# Plan: FAQ Expansion

Date: 2026-03-03
Status: IMPLEMENTED

---

## Overview

This plan proposed expanding the FAQ (`docs/FAQ.md`) with additional questions
that users of pg_trickle are likely to ask. The original FAQ covered 63 questions
across 13 sections. After implementation, the FAQ now contains **158 questions**
across **24 sections** (~2066 lines).

**All 94 proposed questions have been implemented** (78 net-new + 16 overlapping
entries expanded/cross-linked within existing sections).

### Priority Key

| Priority | Meaning |
|----------|---------|
| **P1** | Must-have — core concepts every user needs |
| **P2** | Should-have — common operational questions |
| **P3** | Nice-to-have — advanced topics and edge cases |

### Cross-Reference: Existing FAQ Sections

The current FAQ already covers these sections (do NOT duplicate):

- General (5 questions)
- Installation & Setup (4 questions)
- Creating & Managing Stream Tables (10 questions)
- SQL Support (4 questions)
- Change Data Capture (7 questions)
- Performance & Tuning (5 questions)
- Interoperability (8 questions)
- Monitoring & Alerting (3 questions)
- Configuration Reference (GUC table)
- Troubleshooting (6 questions)
- Why Are These SQL Features Not Supported? (10 questions)
- Why Are These Stream Table Operations Restricted? (8 questions)

---

## Proposed New Questions

### 1. Getting Started / Conceptual

Questions that help users build an accurate mental model of how pg_trickle
works before they write any SQL.

| ID | Priority | Question |
|----|----------|----------|
| GS-01 | P1 | What is incremental view maintenance (IVM) and why does it matter? |
| GS-02 | P1 | What is the difference between a stream table and a regular materialized view, in practice? |
| GS-03 | P1 | What happens behind the scenes when I INSERT a row into a table tracked by a stream table? |
| GS-04 | P1 | What does "differential" mean in the context of pg_trickle? |
| GS-05 | P2 | What is a frontier, and why does pg_trickle track LSNs? |
| GS-06 | P2 | What is the `__pgt_row_id` column and why does it appear in my stream tables? |
| GS-07 | P2 | What is the auto-rewrite pipeline and how does it affect my queries? |
| GS-08 | P3 | How does pg_trickle compare to DBSP (the academic framework)? |
| GS-09 | P3 | How does pg_trickle compare to pg_ivm? |

### 2. Data Freshness & Consistency

The #1 conceptual hurdle for users coming from synchronous materialized views.

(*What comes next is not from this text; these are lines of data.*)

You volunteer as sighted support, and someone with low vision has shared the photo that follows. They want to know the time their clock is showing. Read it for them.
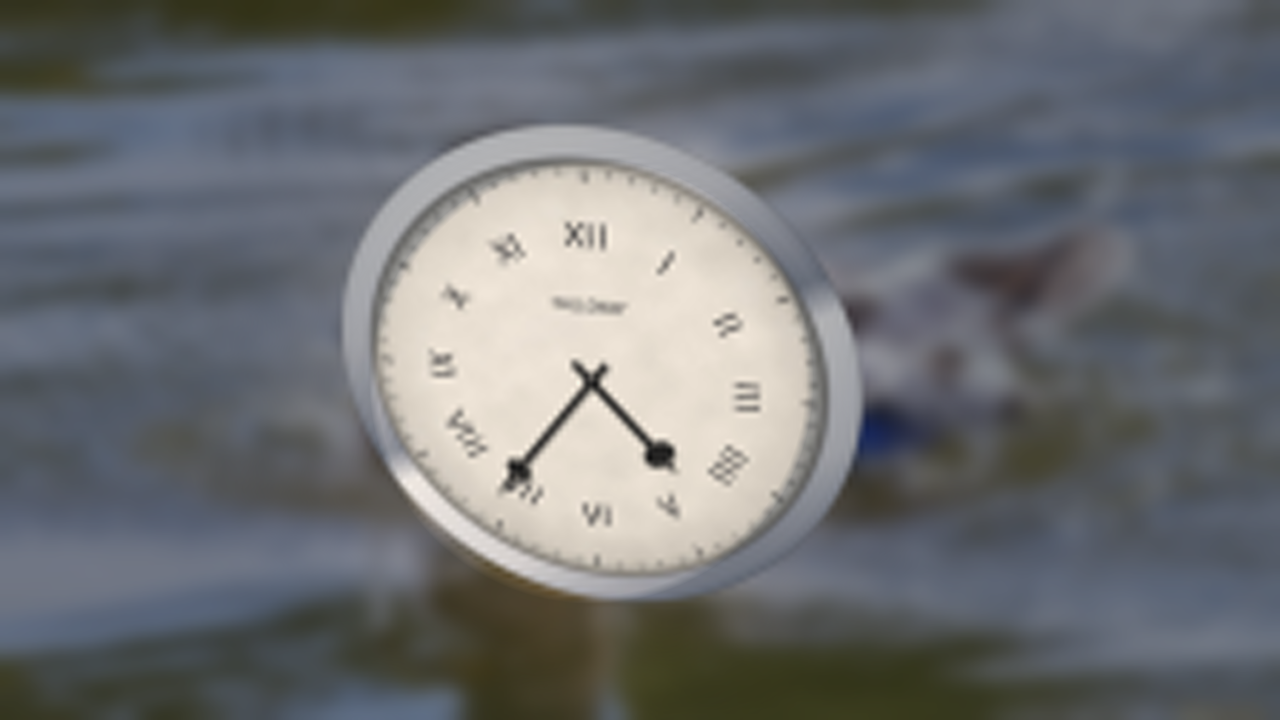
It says 4:36
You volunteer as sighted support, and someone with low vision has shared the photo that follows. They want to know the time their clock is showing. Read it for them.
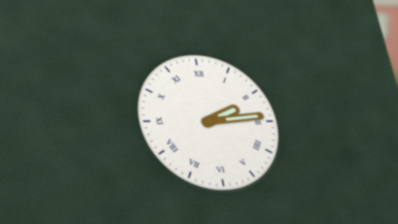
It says 2:14
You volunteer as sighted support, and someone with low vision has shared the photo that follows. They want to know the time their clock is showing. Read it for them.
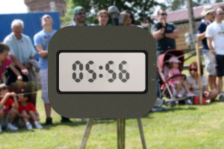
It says 5:56
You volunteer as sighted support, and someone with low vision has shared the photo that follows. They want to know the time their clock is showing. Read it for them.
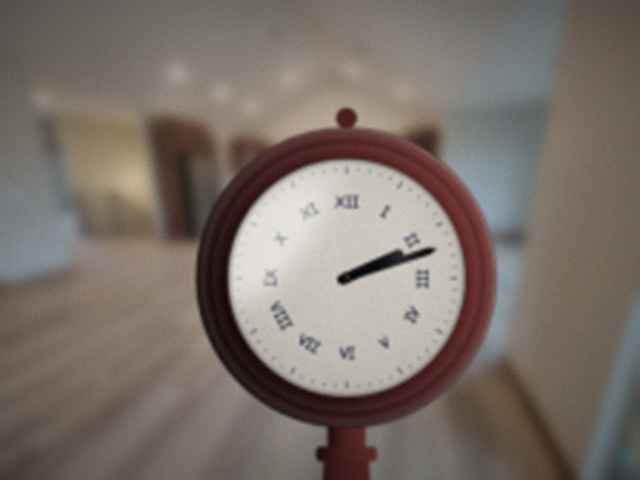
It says 2:12
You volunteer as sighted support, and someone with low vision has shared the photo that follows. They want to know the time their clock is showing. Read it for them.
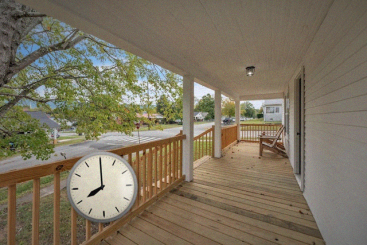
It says 8:00
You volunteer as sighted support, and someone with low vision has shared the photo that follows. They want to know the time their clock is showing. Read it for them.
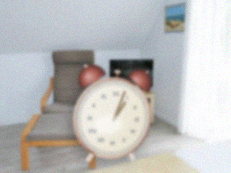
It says 1:03
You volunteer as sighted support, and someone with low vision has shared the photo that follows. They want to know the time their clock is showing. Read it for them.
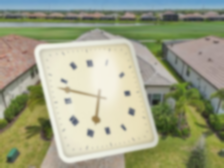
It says 6:48
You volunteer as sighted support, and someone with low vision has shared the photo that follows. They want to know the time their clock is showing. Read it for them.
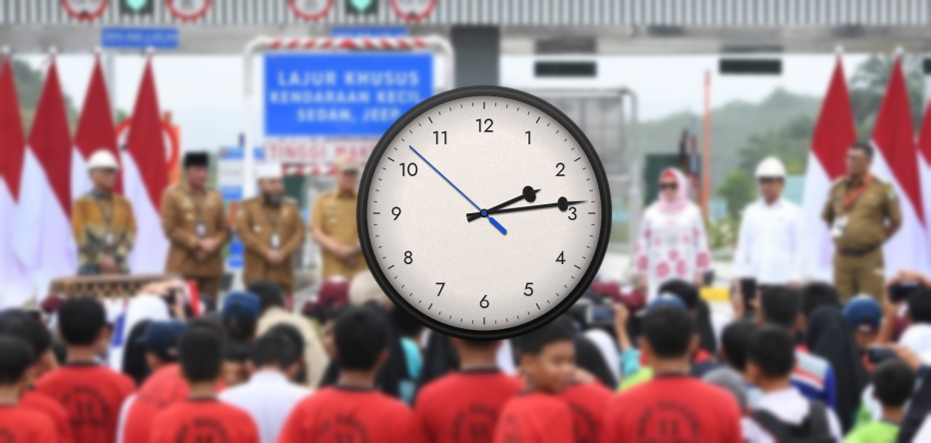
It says 2:13:52
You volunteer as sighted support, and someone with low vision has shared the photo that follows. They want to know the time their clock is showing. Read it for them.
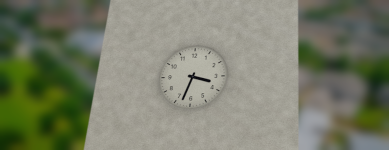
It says 3:33
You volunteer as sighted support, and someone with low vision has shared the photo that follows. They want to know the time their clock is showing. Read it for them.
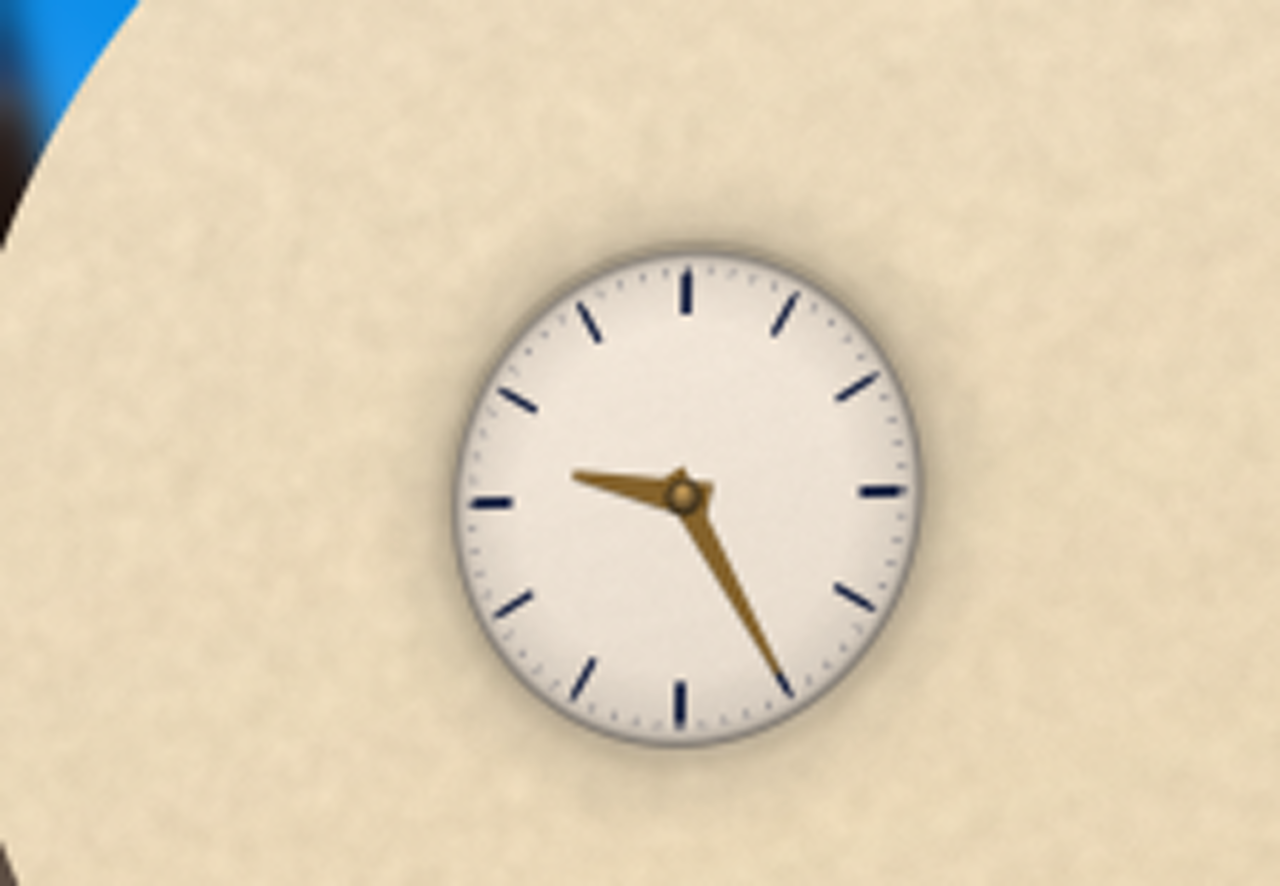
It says 9:25
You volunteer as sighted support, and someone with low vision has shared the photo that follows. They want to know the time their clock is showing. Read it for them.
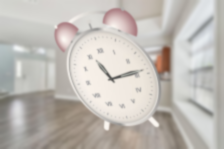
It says 11:14
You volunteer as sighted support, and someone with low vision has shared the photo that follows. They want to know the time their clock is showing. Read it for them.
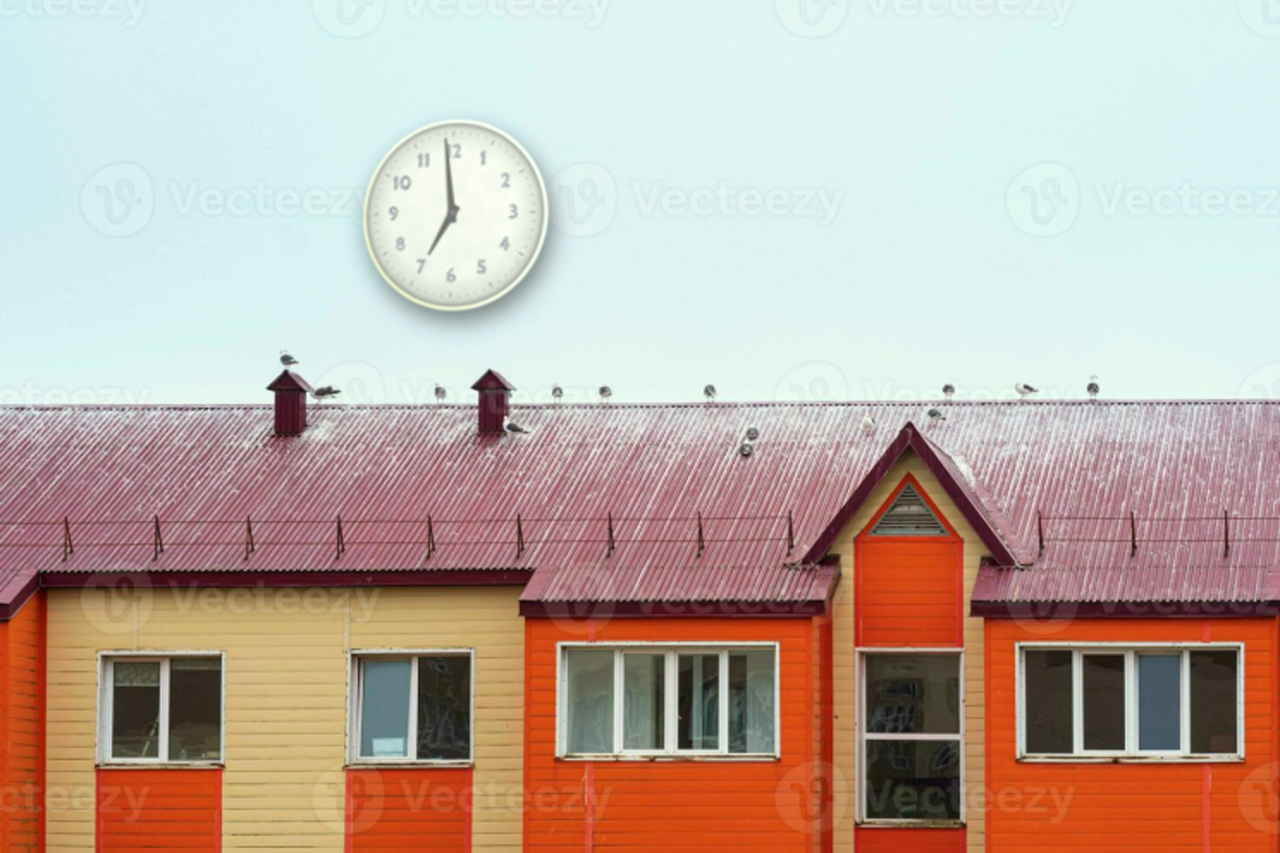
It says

| ID | Priority | Question |
|----|----------|----------|
| DC-01 | P1 | How stale can a stream table be? |
| DC-02 | P1 | Can I read my own writes immediately after an INSERT? |
| DC-03 | P1 | What consistency guarantees does pg_trickle provide? |
| DC-04 | P2 | What are "Delayed View Semantics" (DVS)? |
| DC-05 | P2 | What happens if the scheduler is behind — does data get lost? |
| DC-06 | P3 | How does pg_trickle ensure deltas are applied in the right order across cascading stream tables? |

### 3. IMMEDIATE Mode (Transactional IVM)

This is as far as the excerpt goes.